Bhattacharjee mencionou o anúncio da Nvidia sobre o uso do Groq 3 LPU em um cluster de prefill como exemplo de que a inferência pode precisar de mais de um tipo de processador. Ele também afirmou que a DigitalOcean anunciou a implantação de uma arquitetura de inferência de cinco camadas, preparada para utilizar clusters heterogêneos com hardware da AMD e da Nvidia, com a possibilidade de adicionar novo hardware posteriormente.

O software é o elo de coordenação

Não basta reunir CPUs, GPUs, NPUs e aceleradores em um único sistema. O software precisa conhecer as características de cada componente, decidir onde cada etapa será executada e coordenar as operações de transferência de dados, agendamento, espera e acesso às interfaces de programação. As unidades de CPU podem assumir tarefas de gerenciamento de estado, direcionamento de instruções e chamada de ferramentas, enquanto os aceleradores assumem os cálculos intensivos, incluindo as operações de multiplicação de matrizes associadas à inferência e ao raciocínio.

As máquinas virtuais são usadas para abstrair os clusters em um nível mais alto, mas os participantes descreveram os ambientes baseados em contêineres, incluindo Docker, como o método predominante para implantar componentes e cadeias de ferramentas de drivers de GPU de forma reproduzível. Acima da camada de contêineres, permanecem componentes especializados para execução, coordenação, agendamento, gerenciamento de filas, implantação de modelos e disponibilização de interfaces de programação.

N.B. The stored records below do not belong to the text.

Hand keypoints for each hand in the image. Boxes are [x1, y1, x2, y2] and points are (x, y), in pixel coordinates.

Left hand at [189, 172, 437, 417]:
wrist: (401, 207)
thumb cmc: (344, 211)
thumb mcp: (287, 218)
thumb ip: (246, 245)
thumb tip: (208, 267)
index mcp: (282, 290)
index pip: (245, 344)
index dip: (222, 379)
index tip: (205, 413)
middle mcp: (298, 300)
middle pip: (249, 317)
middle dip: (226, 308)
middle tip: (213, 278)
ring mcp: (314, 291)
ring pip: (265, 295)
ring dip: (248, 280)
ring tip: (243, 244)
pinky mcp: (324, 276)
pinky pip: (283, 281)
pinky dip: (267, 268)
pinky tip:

Os participantes consideraram que possuir um ecossistema de software integrado é uma das razões para a força da Nvidia, depois que a empresa investiu em software por mais de 20 anos. Porém, a transição para hardware de várias empresas exige uma camada de coordenação capaz de gerenciar essa diversidade. Empresas como Gimlet Labs e Together AI foram mencionadas como organizações que trabalham para oferecer essa camada, incluindo a otimização da execução de clusters de prefill, decode e execução.

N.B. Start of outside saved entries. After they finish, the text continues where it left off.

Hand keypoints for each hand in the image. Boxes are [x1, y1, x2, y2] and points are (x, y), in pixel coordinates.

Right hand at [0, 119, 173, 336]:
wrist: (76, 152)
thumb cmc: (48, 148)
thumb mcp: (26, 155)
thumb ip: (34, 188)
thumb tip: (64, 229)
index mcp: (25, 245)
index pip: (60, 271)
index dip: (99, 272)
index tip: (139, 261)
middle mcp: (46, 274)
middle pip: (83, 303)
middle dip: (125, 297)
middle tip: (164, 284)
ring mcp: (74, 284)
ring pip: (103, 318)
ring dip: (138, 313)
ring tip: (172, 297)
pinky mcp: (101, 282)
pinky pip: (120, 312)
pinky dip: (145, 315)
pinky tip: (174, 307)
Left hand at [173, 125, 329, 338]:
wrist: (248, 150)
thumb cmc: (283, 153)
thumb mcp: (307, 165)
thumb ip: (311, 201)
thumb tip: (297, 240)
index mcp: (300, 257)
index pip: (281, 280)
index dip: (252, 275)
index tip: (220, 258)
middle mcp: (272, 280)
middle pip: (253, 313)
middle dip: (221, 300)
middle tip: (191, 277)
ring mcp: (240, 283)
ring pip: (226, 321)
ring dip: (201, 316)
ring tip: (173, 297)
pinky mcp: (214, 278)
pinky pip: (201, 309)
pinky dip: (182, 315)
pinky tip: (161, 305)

Interconexão e energia determinam a escalabilidade

As opções de interconexão entre clusters incluem Ethernet, InfiniBand e Slingshot, uma tecnologia de redes de alta velocidade baseada em Ethernet da Hewlett Packard Enterprise. Segundo o debate, a Ethernet oferece um padrão mais amplo, enquanto as tecnologias personalizadas podem proporcionar melhor desempenho em determinados casos, em troca da dependência de um ecossistema de fornecedor específico.

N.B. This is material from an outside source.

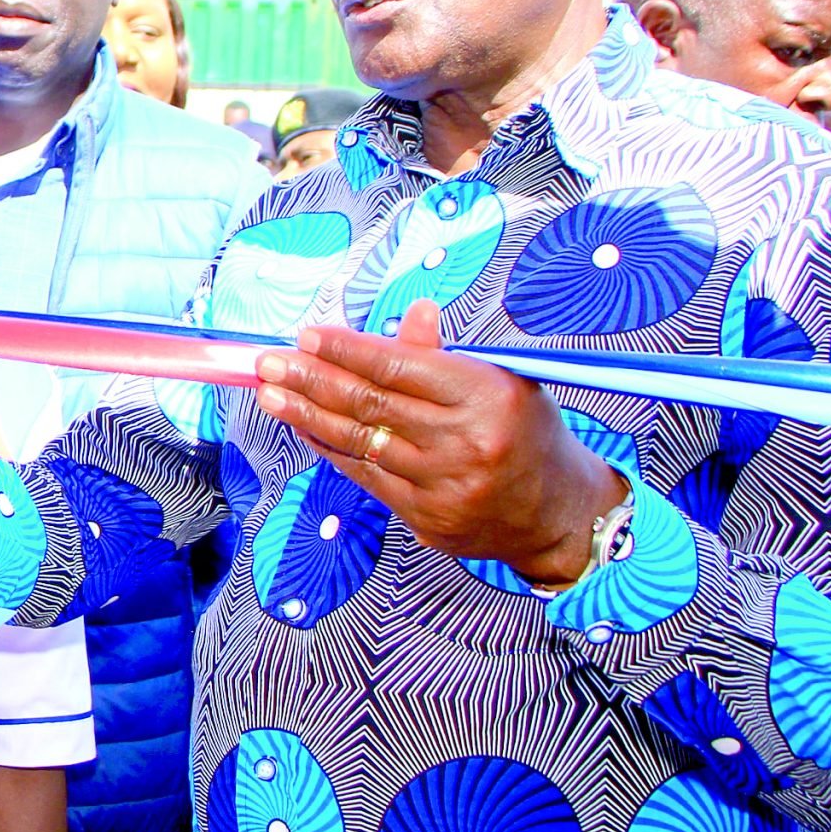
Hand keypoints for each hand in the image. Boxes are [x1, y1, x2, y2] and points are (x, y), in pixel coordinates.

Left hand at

O interesse pela interconexão óptica também está crescendo, pois o Google utiliza unidades TPU com conexões ópticas, enquanto tecnologias de óptica integrada no pacote (co-packaged optics) estão sendo pesquisadas. A atratividade dos fótons está na redução da resistência e da dissipação de energia em comparação com as conexões elétricas, algo importante em clusters que já enfrentam desafios relacionados ao calor e ao custo de resfriamento.

No nível do pacote, a integração de vários chips, memória HBM e diferentes componentes aumenta a complexidade dos efeitos térmicos, mecânicos e elétricos. O calor, a deformação ou problemas de migração eletromagnética e integridade do sinal podem afetar o desempenho do nó e de todo o cluster. Portanto, não há tanta necessidade de uma única tecnologia universal de interconexão quanto de camadas de interconexão compatíveis com cada nível, desde a conexão entre os dies dentro do pacote até a rede do cluster.

Por que essa tendência é importante?

A conclusão apresentada por Bhattacharjee é que a energia representa o primeiro problema, enquanto a eficiência dos tokens vem em seguida. Os clusters heterogêneos oferecem um caminho para reduzir o custo por token ao alinhar o hardware à natureza de cada etapa, mas isso exige software de coordenação maduro e medições claras da localização dos dados, da largura de banda, do estado térmico e da especialização de cada mecanismo. Como esse ecossistema geralmente depende de componentes de várias empresas, construir um sistema que opere com eficiência em grande escala continua sendo um desafio de engenharia em aberto, e não apenas um processo de substituir uma GPU por outro acelerador.